|Course:||“Rise And Fall of the Slave South,” University of Virginia|
Walker I. Brookes wrote a letter to his father, Iveson Brookes, from his school in Penfield, Georgia in 1839. Walker was most likely a student of the relatively new Baptist institution, Mercer University. In his letter, he told his father of the large number of baptisms that had taken place recently. He reported that 13 boys at Mercer and 24 girls at the Penfield Female Academy, which was organized by the Mercer administration, had been baptized. Walker's reason to write this letter, though, was not to report these events but to ask his father for permission to be baptized himself. Iveson Brookes was a Baptist minister so Walker probably had little doubt that his father would approve of his baptism. Yet he still felt it was his duty, as he says, to formally consult with his father beforehand. Walker told his father when he wrote, I gave in my experience before the Church and they say that they were altogether satisfied with it. He was ready to go through with this religious ritual as soon as he got the approval of his father.
Mercer University was part of a wave of denominational colleges founded in the South during the nineteenth century. Founded in 1833 with the name Mercer Institute, by the Georgia Baptist Convention, the college, like most Baptist colleges of the period, was located in a rural area of Georgia. The founding of the college also marked the founding of Penfield, the newly formed town where it was located. Denominational colleges like Mercer were founded by Baptists, Presbyterians and Methodists throughout the South and by the 1850's dominated higher education in the region.
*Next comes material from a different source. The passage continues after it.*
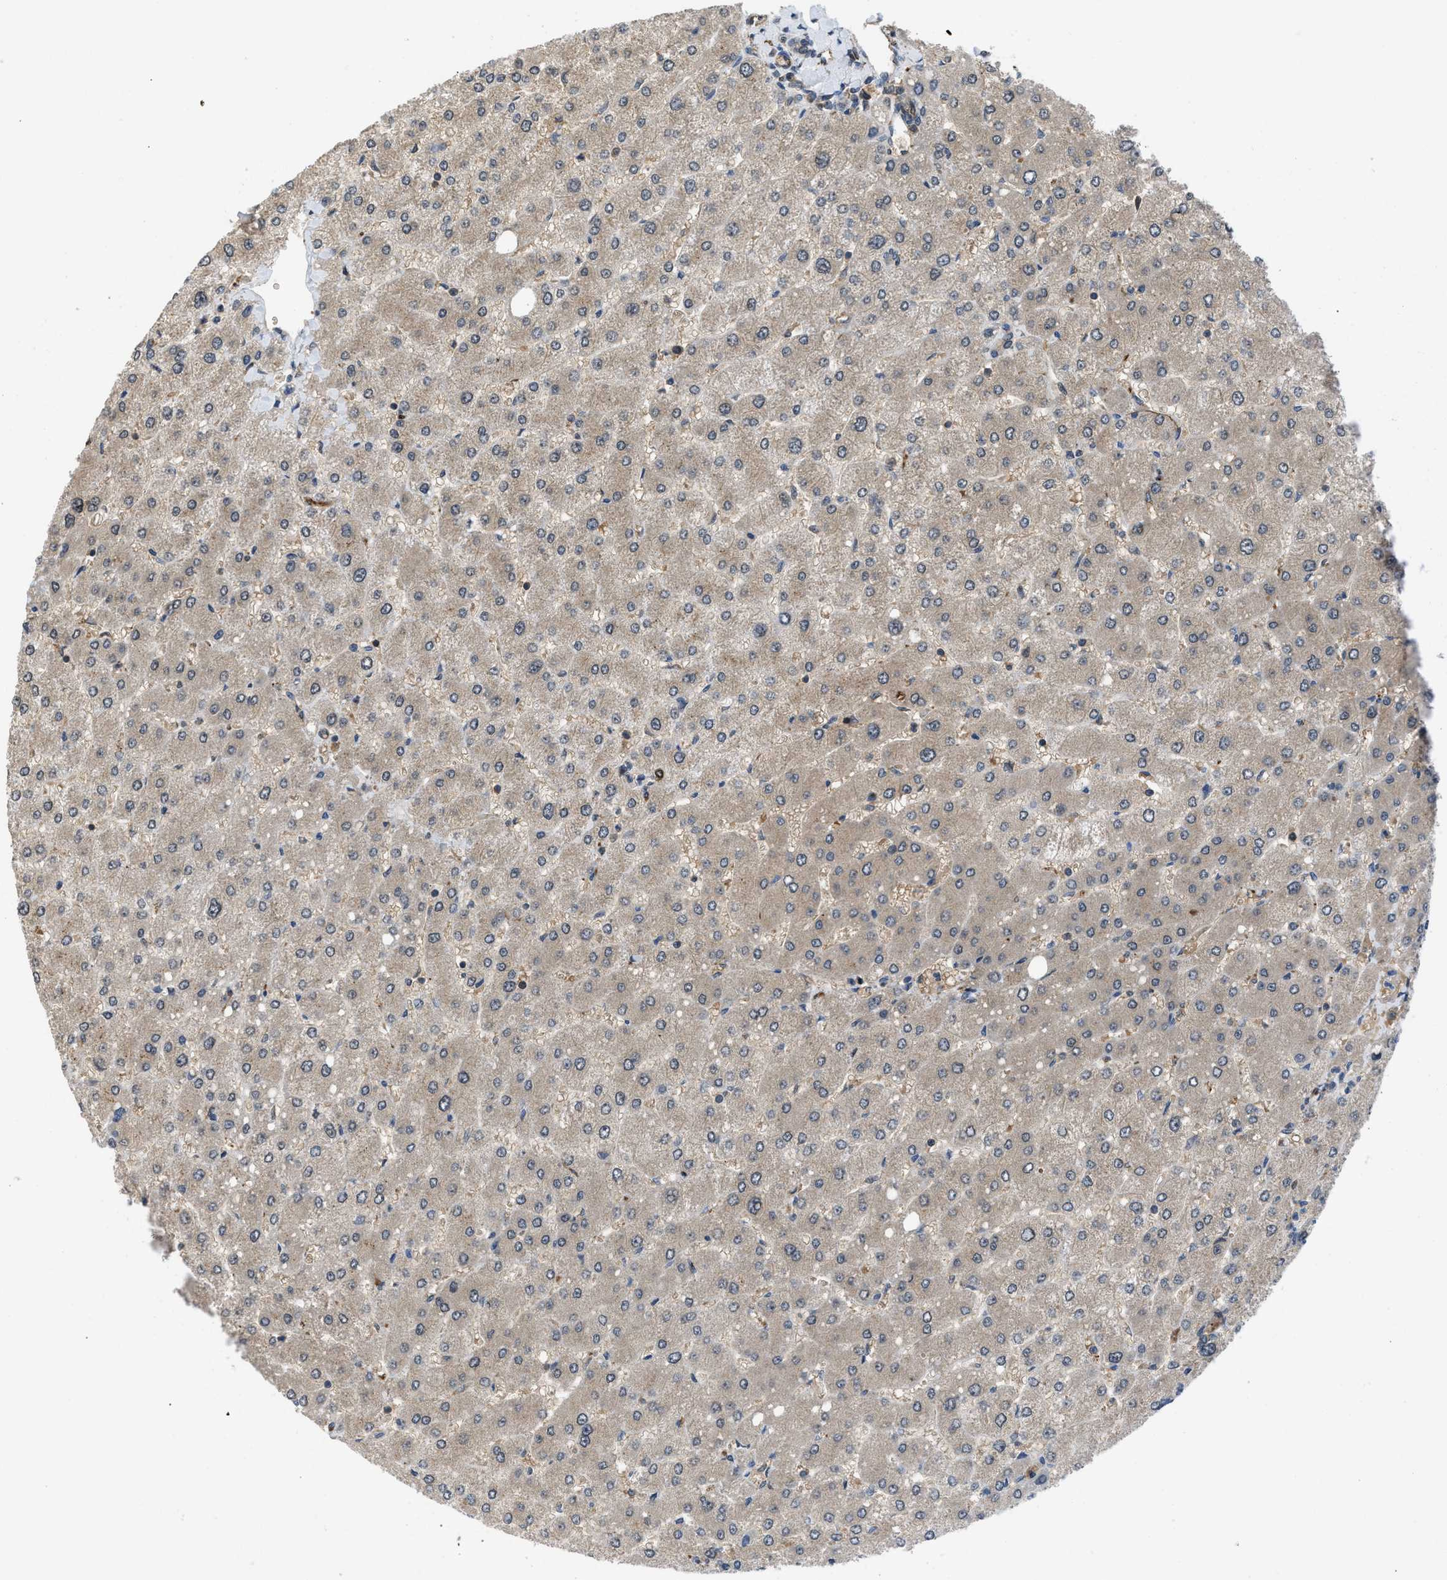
{"staining": {"intensity": "weak", "quantity": "25%-75%", "location": "cytoplasmic/membranous"}, "tissue": "liver", "cell_type": "Hepatocytes", "image_type": "normal", "snomed": [{"axis": "morphology", "description": "Normal tissue, NOS"}, {"axis": "topography", "description": "Liver"}], "caption": "A low amount of weak cytoplasmic/membranous staining is identified in approximately 25%-75% of hepatocytes in benign liver.", "gene": "GPATCH2L", "patient": {"sex": "male", "age": 55}}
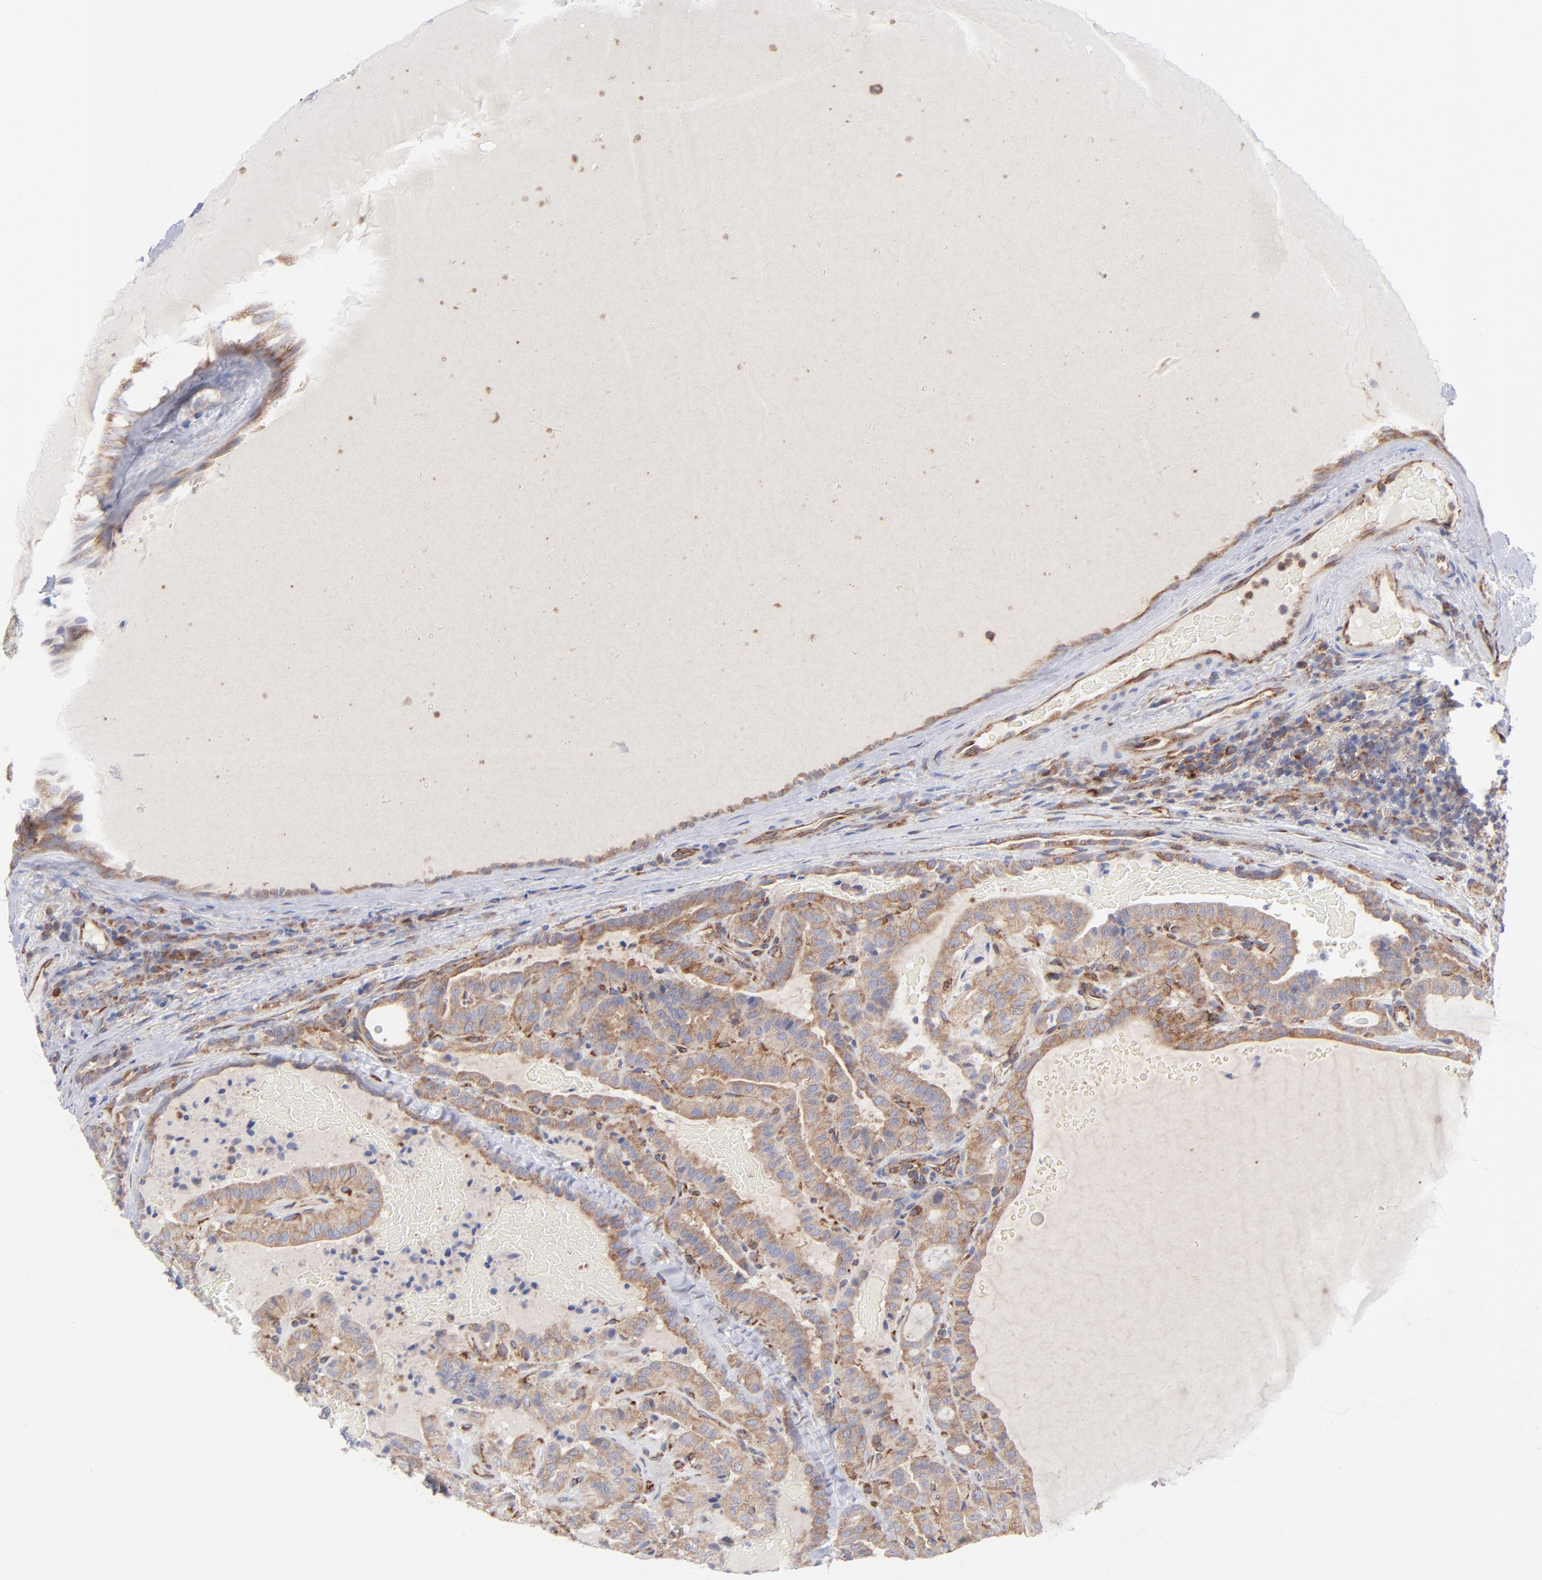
{"staining": {"intensity": "moderate", "quantity": ">75%", "location": "cytoplasmic/membranous"}, "tissue": "thyroid cancer", "cell_type": "Tumor cells", "image_type": "cancer", "snomed": [{"axis": "morphology", "description": "Papillary adenocarcinoma, NOS"}, {"axis": "topography", "description": "Thyroid gland"}], "caption": "Thyroid cancer (papillary adenocarcinoma) stained for a protein (brown) shows moderate cytoplasmic/membranous positive staining in approximately >75% of tumor cells.", "gene": "EIF2AK2", "patient": {"sex": "male", "age": 77}}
Though looking back these colleges are often looked down upon as being conservative and overly traditional, at the time they were pushing the boundaries of education. When compared to contemporary state universities, the curricula of denominational colleges differed greatly and in many ways more closely resembled modern liberal arts curricula. State colleges in the mid- nineteenth century were focusing on practical education to improve technology and science. The schools founded by evangelicals, on the other hand, studied a greater amount of classical languages, literature, and religion in addition to participating in useful activities like farming. The religious organizations began to found these educational institutions both because of an ideological belief in education, and for the practical reason of increasing clergy and training future religious leaders. Despite their strong sectarian foundations, the students of these institutions were often more diverse because they would pull from the local community regardless of religion. Relative to state universities, the denominational colleges were inexpensive and less elitist, often drawing students from the middle classes.
Along with providing a less aristocratic and expensive college choice, denominational colleges appealed to parents by presenting themselves as providing strong morals for their students. In this letter, though, we can see that the family still held the most power in moral and religious decisions. Even if the school or the school community encouraged students to be baptized, the family was the final decision maker.